▼

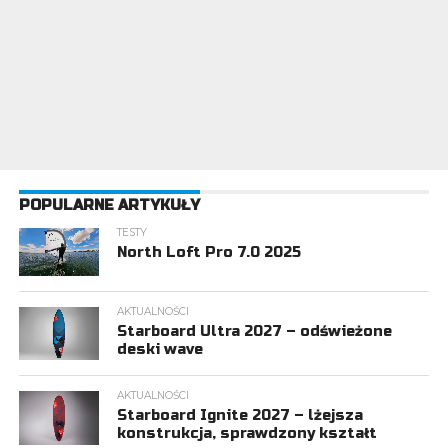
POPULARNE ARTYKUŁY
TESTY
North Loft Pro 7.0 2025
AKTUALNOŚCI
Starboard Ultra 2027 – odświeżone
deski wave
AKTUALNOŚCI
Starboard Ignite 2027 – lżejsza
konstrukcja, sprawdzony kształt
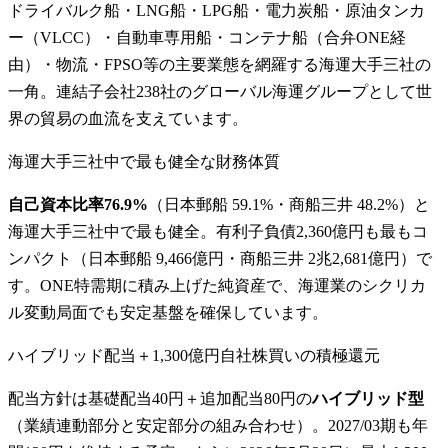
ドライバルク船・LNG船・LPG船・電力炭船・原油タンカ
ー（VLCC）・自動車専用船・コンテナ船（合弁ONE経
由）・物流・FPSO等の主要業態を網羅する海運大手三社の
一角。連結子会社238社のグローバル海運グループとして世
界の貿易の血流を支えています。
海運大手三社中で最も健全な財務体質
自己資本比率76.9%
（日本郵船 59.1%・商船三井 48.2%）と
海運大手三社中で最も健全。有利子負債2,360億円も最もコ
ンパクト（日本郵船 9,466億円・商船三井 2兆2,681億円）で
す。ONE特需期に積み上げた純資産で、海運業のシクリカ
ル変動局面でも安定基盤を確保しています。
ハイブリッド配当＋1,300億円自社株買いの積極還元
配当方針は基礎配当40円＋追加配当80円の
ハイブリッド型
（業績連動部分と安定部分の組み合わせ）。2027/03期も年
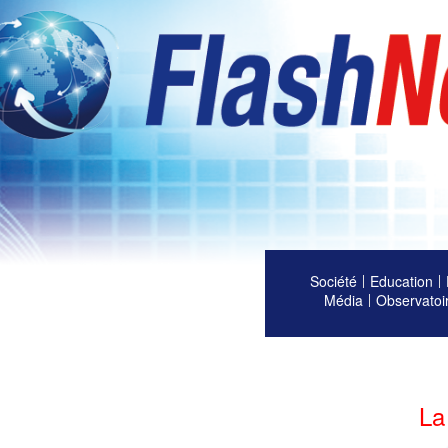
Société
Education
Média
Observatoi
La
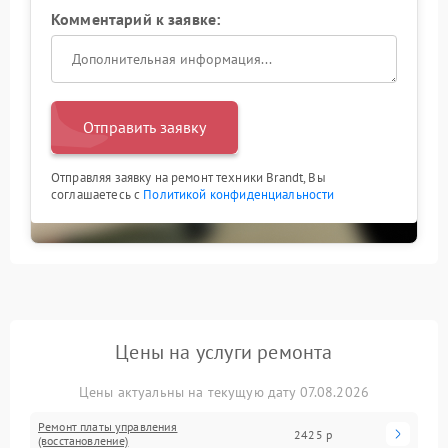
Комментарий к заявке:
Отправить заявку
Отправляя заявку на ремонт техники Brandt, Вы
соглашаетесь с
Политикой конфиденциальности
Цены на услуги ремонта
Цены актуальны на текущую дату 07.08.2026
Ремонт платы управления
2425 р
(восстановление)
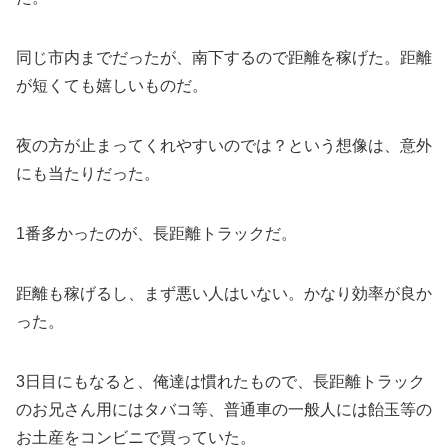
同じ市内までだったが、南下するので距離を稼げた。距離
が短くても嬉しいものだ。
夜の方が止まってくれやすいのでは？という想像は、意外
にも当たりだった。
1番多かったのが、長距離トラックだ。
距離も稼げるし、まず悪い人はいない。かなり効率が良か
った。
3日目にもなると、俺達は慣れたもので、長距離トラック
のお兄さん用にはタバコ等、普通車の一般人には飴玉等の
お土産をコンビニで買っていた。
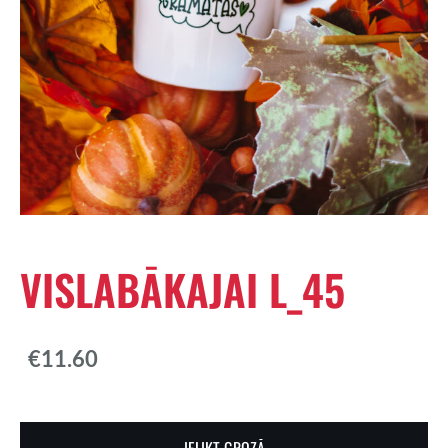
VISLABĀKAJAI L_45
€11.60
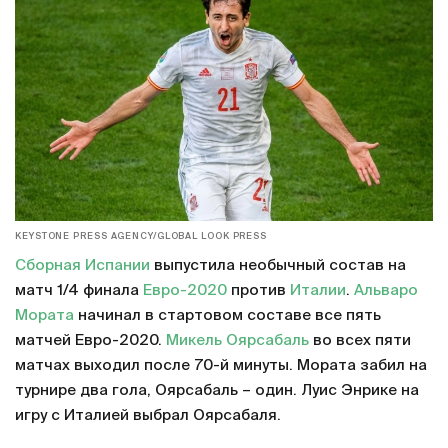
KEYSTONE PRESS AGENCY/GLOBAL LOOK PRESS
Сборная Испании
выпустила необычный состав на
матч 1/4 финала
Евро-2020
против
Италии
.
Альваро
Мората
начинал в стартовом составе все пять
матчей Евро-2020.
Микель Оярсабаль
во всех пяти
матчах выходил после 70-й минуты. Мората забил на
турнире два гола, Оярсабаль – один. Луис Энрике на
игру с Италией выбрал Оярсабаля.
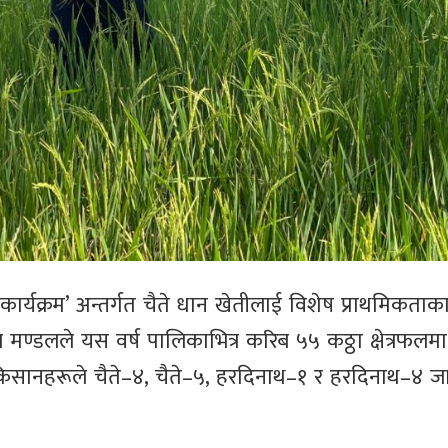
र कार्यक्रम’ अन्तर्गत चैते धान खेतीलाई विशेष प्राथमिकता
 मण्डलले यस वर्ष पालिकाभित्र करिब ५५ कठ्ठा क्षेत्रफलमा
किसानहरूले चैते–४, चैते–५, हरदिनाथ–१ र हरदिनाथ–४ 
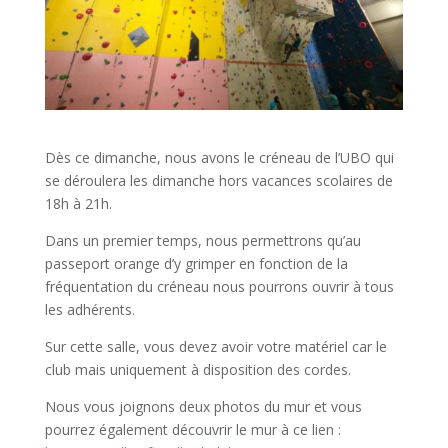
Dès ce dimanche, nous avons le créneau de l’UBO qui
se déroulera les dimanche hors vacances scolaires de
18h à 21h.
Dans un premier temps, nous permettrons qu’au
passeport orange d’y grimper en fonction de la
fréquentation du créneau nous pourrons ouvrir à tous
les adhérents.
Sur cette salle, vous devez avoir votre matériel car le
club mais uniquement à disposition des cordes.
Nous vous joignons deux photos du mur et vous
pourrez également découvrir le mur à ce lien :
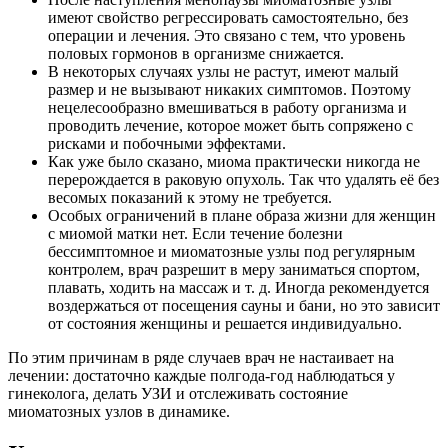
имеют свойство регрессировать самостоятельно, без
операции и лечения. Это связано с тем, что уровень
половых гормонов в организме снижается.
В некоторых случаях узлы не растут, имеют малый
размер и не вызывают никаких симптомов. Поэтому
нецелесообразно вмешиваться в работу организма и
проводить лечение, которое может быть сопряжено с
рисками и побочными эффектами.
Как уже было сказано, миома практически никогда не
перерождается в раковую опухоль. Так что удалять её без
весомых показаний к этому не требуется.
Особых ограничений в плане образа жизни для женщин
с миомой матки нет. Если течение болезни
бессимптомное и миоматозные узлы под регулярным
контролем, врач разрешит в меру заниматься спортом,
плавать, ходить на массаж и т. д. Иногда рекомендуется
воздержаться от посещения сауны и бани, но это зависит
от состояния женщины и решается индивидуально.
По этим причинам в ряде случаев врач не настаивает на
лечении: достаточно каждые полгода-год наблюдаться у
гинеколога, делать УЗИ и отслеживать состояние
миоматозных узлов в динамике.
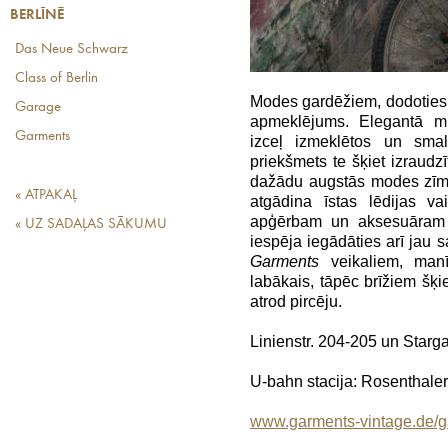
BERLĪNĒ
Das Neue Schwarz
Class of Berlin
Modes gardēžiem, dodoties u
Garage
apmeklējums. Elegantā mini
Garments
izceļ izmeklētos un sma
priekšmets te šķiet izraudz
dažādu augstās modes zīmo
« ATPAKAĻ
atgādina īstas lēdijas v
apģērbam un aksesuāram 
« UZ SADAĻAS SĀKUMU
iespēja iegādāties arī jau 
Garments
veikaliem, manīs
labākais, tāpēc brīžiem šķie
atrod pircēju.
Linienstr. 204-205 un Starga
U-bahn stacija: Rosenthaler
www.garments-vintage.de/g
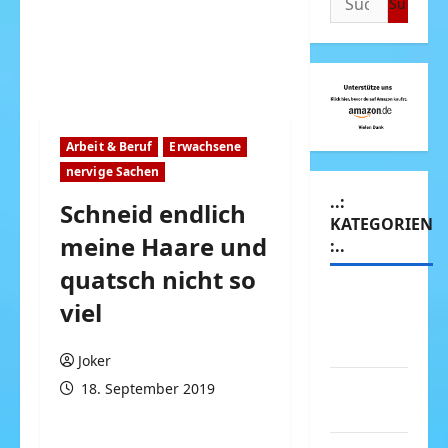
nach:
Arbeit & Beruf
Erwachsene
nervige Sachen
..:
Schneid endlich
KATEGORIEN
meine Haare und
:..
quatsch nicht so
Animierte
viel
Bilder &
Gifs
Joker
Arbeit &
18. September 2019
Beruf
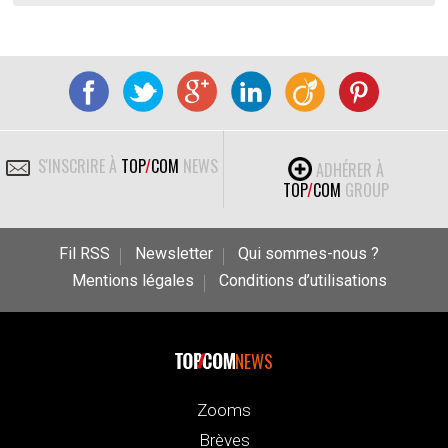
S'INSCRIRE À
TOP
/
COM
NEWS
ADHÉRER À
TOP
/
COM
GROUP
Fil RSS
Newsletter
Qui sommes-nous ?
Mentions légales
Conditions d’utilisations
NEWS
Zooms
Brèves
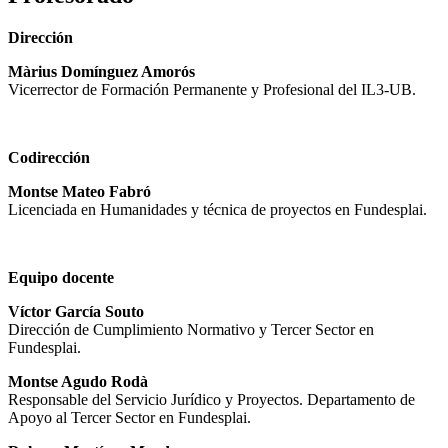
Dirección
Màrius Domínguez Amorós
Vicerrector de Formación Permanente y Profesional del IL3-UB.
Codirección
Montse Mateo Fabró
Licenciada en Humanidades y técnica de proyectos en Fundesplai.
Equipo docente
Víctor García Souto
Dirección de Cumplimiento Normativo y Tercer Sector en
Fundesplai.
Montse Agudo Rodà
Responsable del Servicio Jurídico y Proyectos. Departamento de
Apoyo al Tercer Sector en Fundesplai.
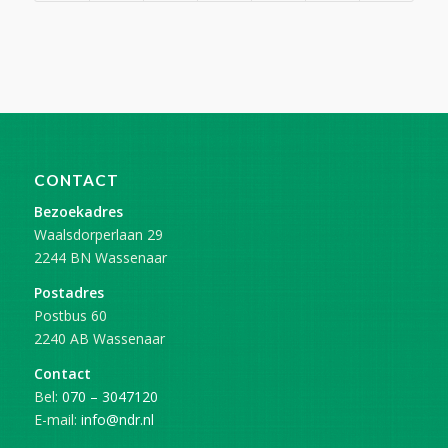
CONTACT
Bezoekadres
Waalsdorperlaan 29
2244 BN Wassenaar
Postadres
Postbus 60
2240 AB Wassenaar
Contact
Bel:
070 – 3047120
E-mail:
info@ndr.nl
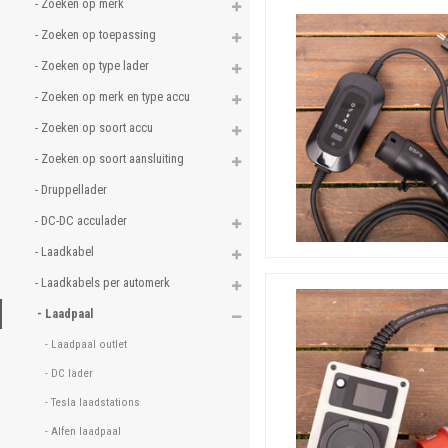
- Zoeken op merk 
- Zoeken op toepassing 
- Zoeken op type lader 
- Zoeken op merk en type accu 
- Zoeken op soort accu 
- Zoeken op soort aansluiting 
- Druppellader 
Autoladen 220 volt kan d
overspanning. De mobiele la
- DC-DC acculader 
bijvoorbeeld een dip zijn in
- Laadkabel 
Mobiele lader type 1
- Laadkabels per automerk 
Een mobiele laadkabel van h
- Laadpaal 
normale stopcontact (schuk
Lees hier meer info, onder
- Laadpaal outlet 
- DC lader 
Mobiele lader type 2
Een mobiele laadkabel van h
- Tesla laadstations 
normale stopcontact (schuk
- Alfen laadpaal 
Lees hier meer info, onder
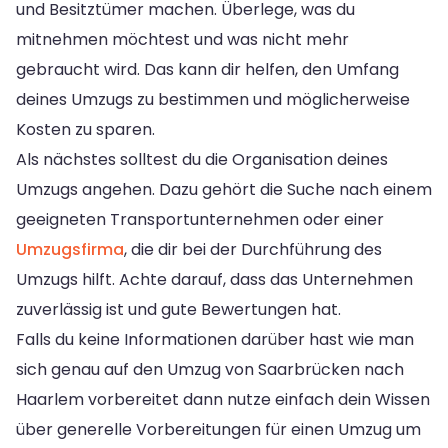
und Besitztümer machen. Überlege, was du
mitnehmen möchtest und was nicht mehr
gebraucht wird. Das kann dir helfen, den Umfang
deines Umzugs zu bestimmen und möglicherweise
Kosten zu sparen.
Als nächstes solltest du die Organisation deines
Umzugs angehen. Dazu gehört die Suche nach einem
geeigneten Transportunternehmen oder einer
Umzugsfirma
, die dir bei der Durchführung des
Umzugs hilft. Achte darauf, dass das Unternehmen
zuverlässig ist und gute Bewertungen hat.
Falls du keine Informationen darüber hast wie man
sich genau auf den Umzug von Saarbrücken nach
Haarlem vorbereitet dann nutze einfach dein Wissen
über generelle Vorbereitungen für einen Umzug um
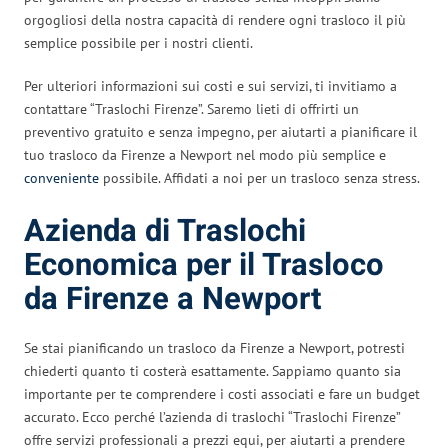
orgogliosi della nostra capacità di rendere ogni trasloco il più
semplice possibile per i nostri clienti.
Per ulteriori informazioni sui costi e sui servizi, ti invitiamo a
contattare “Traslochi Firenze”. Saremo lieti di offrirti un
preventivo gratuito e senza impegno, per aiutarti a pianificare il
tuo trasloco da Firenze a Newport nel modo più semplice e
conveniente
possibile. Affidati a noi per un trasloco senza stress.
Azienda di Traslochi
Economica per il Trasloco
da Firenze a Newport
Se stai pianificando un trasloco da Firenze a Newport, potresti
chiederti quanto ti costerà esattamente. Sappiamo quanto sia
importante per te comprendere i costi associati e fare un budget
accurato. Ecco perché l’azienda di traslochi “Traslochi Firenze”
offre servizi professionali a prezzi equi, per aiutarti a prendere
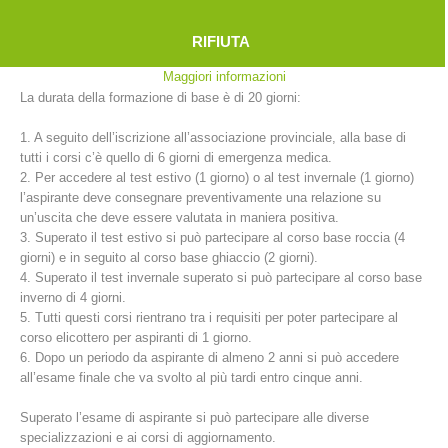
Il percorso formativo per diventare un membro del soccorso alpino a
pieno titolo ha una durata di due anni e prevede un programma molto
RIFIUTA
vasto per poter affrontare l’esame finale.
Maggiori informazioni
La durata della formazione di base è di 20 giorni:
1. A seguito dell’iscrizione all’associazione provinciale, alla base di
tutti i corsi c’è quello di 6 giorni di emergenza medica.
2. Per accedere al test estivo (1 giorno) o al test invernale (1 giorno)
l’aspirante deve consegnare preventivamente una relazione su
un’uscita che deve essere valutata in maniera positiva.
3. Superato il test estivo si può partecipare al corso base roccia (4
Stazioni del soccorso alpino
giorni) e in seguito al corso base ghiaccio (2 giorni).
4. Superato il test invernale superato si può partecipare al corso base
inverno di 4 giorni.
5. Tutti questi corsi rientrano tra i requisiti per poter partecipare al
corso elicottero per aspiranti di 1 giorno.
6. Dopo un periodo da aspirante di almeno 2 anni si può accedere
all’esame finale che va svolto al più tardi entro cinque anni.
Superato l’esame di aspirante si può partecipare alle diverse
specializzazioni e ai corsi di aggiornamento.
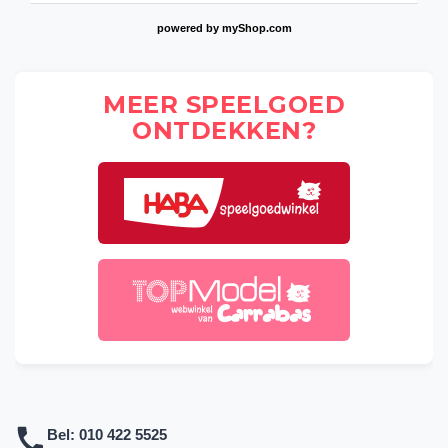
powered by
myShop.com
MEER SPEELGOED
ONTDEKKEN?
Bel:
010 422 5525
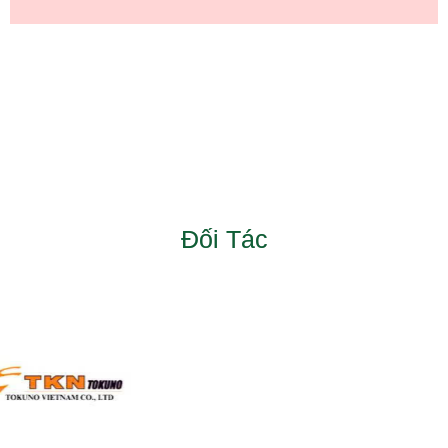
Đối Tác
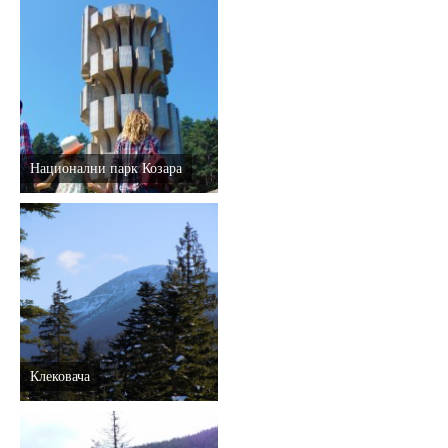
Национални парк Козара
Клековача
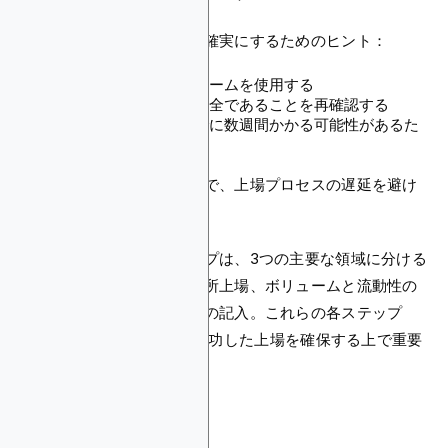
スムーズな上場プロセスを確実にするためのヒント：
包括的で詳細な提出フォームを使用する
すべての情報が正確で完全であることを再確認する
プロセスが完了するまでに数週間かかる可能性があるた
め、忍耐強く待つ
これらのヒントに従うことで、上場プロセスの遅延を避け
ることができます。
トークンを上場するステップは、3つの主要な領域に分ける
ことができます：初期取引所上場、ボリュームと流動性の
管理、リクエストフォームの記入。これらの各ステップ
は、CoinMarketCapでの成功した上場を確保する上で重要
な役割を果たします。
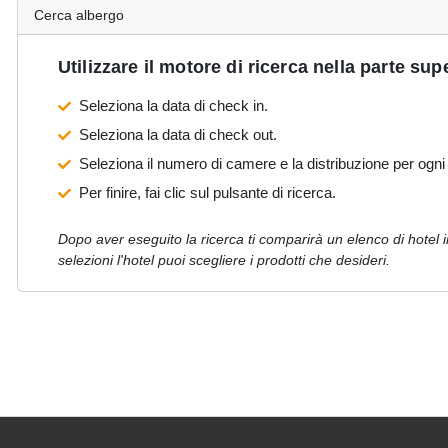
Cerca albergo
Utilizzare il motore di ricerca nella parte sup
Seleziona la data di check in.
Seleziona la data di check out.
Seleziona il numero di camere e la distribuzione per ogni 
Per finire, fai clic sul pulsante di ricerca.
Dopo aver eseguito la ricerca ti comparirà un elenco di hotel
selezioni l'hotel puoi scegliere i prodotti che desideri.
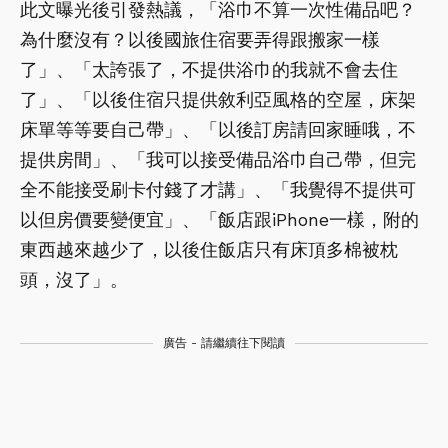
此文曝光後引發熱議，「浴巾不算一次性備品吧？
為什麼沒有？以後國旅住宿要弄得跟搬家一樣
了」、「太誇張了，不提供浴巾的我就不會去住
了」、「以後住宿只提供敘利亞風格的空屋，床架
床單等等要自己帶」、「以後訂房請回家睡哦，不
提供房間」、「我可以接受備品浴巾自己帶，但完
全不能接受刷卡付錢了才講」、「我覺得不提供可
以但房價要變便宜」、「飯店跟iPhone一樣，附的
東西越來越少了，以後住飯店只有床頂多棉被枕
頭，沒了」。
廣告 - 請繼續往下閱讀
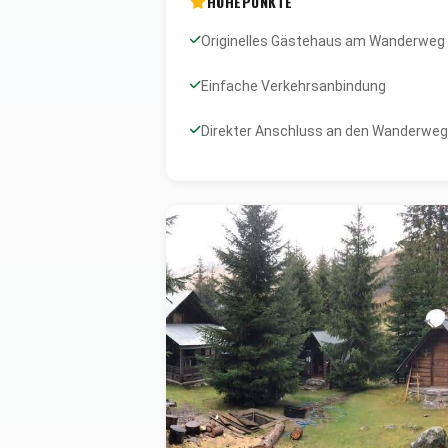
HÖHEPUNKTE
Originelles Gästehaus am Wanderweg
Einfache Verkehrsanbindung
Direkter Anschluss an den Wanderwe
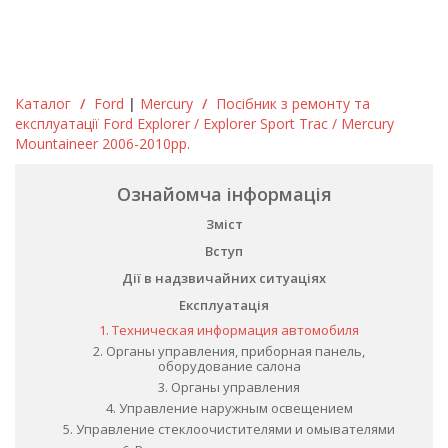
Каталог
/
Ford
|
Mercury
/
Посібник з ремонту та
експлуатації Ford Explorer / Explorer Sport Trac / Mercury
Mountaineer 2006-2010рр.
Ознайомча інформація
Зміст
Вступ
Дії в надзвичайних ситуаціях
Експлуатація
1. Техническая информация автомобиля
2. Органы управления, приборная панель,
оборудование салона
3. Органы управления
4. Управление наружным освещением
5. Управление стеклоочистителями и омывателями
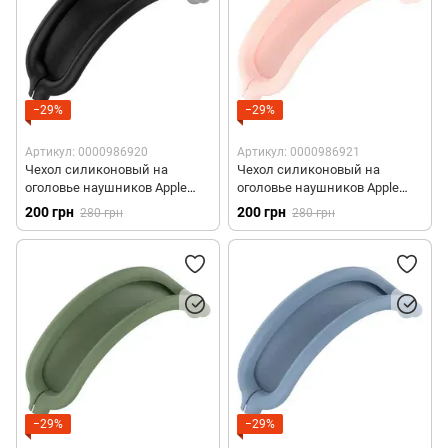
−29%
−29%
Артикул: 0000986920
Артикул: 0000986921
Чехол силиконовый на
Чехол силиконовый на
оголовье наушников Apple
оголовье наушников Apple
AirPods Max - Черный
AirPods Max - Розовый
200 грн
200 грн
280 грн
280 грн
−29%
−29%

▲

**Assignment**
Copy the stretch from the line containing "Cerca albergo" through the line containing "廣告 - 請繼續往下閱讀", replacing "Seleziona" with "Scegli" and keeping everything else the same. Leave out the pictures.

**Output of the task**
Cerca albergo
Utilizzare il motore di ricerca nella parte sup
Scegli la data di check in.
Scegli la data di check out.
Scegli il numero di camere e la distribuzione per ogni 
Per finire, fai clic sul pulsante di ricerca.
Dopo aver eseguito la ricerca ti comparirà un elenco di hotel
selezioni l'hotel puoi scegliere i prodotti che desideri.
此文曝光後引發熱議，「浴巾不算一次性備品吧？
為什麼沒有？以後國旅住宿要弄得跟搬家一樣
了」、「太誇張了，不提供浴巾的我就不會去住
了」、「以後住宿只提供敘利亞風格的空屋，床架
床單等等要自己帶」、「以後訂房請回家睡哦，不
提供房間」、「我可以接受備品浴巾自己帶，但完
全不能接受刷卡付錢了才講」、「我覺得不提供可
以但房價要變便宜」、「飯店跟iPhone一樣，附的
東西越來越少了，以後住飯店只有床頂多棉被枕
頭，沒了」。
廣告 - 請繼續往下閱讀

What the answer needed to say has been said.